• WHAT TO PRODUCE:
Your output must match the records exactly, line for line.

• THE DATA:
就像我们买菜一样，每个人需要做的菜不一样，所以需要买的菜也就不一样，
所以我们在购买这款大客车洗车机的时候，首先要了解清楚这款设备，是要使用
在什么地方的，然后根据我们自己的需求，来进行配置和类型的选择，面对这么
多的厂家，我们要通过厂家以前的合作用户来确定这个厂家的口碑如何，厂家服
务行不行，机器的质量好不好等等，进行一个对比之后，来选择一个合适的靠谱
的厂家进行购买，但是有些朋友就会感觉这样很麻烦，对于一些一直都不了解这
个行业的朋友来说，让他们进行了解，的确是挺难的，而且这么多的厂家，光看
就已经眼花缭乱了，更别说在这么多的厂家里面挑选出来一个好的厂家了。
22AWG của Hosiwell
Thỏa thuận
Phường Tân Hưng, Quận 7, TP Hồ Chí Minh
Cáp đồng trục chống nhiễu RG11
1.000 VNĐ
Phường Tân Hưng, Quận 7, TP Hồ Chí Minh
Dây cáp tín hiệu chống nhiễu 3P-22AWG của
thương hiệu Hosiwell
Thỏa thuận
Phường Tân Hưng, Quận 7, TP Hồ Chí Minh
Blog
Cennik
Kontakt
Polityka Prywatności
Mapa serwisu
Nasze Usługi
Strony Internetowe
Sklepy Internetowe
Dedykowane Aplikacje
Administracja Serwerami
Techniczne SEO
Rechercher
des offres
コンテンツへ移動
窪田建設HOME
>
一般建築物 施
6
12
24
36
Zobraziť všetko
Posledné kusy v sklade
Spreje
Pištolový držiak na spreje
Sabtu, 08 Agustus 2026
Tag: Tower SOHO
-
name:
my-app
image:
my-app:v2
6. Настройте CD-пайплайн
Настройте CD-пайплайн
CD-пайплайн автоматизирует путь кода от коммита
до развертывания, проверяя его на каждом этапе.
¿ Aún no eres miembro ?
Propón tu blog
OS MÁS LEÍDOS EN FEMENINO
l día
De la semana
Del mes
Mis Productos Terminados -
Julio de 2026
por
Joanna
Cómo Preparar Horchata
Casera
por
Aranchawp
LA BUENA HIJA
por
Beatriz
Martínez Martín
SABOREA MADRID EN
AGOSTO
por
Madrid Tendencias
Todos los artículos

• SOLUTION:
就像我们买菜一样，每个人需要做的菜不一样，所以需要买的菜也就不一样，
所以我们在购买这款大客车洗车机的时候，首先要了解清楚这款设备，是要使用
在什么地方的，然后根据我们自己的需求，来进行配置和类型的选择，面对这么
多的厂家，我们要通过厂家以前的合作用户来确定这个厂家的口碑如何，厂家服
务行不行，机器的质量好不好等等，进行一个对比之后，来选择一个合适的靠谱
的厂家进行购买，但是有些朋友就会感觉这样很麻烦，对于一些一直都不了解这
个行业的朋友来说，让他们进行了解，的确是挺难的，而且这么多的厂家，光看
就已经眼花缭乱了，更别说在这么多的厂家里面挑选出来一个好的厂家了。
22AWG của Hosiwell
Thỏa thuận
Phường Tân Hưng, Quận 7, TP Hồ Chí Minh
Cáp đồng trục chống nhiễu RG11
1.000 VNĐ
Phường Tân Hưng, Quận 7, TP Hồ Chí Minh
Dây cáp tín hiệu chống nhiễu 3P-22AWG của
thương hiệu Hosiwell
Thỏa thuận
Phường Tân Hưng, Quận 7, TP Hồ Chí Minh
Blog
Cennik
Kontakt
Polityka Prywatności
Mapa serwisu
Nasze Usługi
Strony Internetowe
Sklepy Internetowe
Dedykowane Aplikacje
Administracja Serwerami
Techniczne SEO
Rechercher
des offres
コンテンツへ移動
窪田建設HOME
>
一般建築物 施
6
12
24
36
Zobraziť všetko
Posledné kusy v sklade
Spreje
Pištolový držiak na spreje
Sabtu, 08 Agustus 2026
Tag: Tower SOHO
-
name:
my-app
image:
my-app:v2
6. Настройте CD-пайплайн
Настройте CD-пайплайн
CD-пайплайн автоматизирует путь кода от коммита
до развертывания, проверяя его на каждом этапе.
¿ Aún no eres miembro ?
Propón tu blog
OS MÁS LEÍDOS EN FEMENINO
l día
De la semana
Del mes
Mis Productos Terminados -
Julio de 2026
por
Joanna
Cómo Preparar Horchata
Casera
por
Aranchawp
LA BUENA HIJA
por
Beatriz
Martínez Martín
SABOREA MADRID EN
AGOSTO
por
Madrid Tendencias
Todos los artículos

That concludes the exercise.